Хитрый Ашхацава белый халат взял с собой. А что, надел – и практически пропуск в любое медучреждение получил, с ним можно забраться в такие больничные дебри, что простым смертным и фантазия не подскажет. От архива до прозекторской или операционной. Ну и студенческий. Этот охраняет там, где начинают задавать вопросы из серии «А вы кто такие?».
А мне пришлось идти к ворчливой гардеробщице. Дал ей рубль, и она выдала мне вполне пристойную спецодежду медика, а не белую накидочку, которая у меня всегда почему-то ассоциировалась с анекдотом про действия населения при ядерной бомбардировке. Да, с тем самым, где советовали завернуться в простыню и выдвигаться своим ходом к ближайшему кладбищу.
Поплутав по лестницам и переходам, мы зашли в «челюсти» – так везде сокращают длиннючее «челюстно-лицевая хирургия». В холле на входе стоял телевизор, несколько больных с перевязанными лицами смотрели передачу «Ленинский университет миллионов». Это я заглянул через плечо старичка, который держал в руках программку из газеты. Пузатый чиновник в галстуке вещал из ящика про моральный кодекс строителей коммунизма, про нравственные основы советского общества. Рожа пропагандиста уже не влезала в телевизор – снимали его общим планом.
– Ты чего тормозишь? – Князь потянул меня за рукав. – Завтра пара по политэкономии, наслушаешься еще.

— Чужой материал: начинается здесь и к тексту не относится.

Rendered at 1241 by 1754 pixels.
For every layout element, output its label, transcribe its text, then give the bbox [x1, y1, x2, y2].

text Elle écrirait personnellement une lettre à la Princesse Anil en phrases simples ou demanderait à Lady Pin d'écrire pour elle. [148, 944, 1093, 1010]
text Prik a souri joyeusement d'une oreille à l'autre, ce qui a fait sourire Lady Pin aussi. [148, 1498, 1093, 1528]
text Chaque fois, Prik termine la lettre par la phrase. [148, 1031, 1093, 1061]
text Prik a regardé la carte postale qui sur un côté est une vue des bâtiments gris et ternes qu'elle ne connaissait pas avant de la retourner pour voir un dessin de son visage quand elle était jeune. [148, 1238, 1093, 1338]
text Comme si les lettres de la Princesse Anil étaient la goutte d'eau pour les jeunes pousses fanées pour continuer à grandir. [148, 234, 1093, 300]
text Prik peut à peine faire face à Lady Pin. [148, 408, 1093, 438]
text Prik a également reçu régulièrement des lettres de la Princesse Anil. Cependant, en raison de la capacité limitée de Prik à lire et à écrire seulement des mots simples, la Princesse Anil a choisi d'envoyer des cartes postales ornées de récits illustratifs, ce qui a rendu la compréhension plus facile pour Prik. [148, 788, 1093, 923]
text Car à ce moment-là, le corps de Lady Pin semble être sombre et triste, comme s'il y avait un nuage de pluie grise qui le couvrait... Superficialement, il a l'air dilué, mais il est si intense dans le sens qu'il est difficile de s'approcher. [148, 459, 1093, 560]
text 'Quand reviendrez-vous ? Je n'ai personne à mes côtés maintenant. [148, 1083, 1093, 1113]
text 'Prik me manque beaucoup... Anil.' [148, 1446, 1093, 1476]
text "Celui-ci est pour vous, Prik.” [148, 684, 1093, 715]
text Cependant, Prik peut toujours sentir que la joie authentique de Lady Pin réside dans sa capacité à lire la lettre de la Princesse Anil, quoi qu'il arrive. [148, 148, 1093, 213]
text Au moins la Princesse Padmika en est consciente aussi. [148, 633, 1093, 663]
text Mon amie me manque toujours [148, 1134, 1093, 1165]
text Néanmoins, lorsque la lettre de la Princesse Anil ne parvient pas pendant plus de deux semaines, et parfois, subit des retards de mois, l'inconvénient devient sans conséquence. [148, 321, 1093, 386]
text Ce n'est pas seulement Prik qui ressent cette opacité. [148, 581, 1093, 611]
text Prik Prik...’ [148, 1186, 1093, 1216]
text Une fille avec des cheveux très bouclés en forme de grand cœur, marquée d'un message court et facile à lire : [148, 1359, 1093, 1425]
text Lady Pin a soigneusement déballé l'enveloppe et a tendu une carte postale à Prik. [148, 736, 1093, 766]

– Ты про Фрейда спрашивал. – Мы зашли в длинный коридор, начали искать нужную палату. – Помнишь? Музей в Вене и прочее.
– Ну?
– Так вот, по Фрейду, люди сублимируют в своей речи подсознательные недостатки и скрытые желания. Озабоченный постоянно говорит о сексе, женщины на диете – о еде. Как ни включу какого-нибудь партократа, обязательно попаду на тему морали, долга… Не потому ли, что наши чиновники чувствуют внутри себя недостаток нравственности?
– И подсознательно к ней тянутся?
– Да нет, только болтают.
Посмеявшись, мы зашли в палату к дяде Темиру. Внутри были еще двое пациентов, которые после приветствий деликатно вышли. Мы сели возле кровати абхаза, переглянулись. А как с ним говорить-то? Во рту – тампоны, торчит дренаж. Горло тоже перевязано.
– Дядя Темир, мы пришли тебя проведать, – подал голос Давид.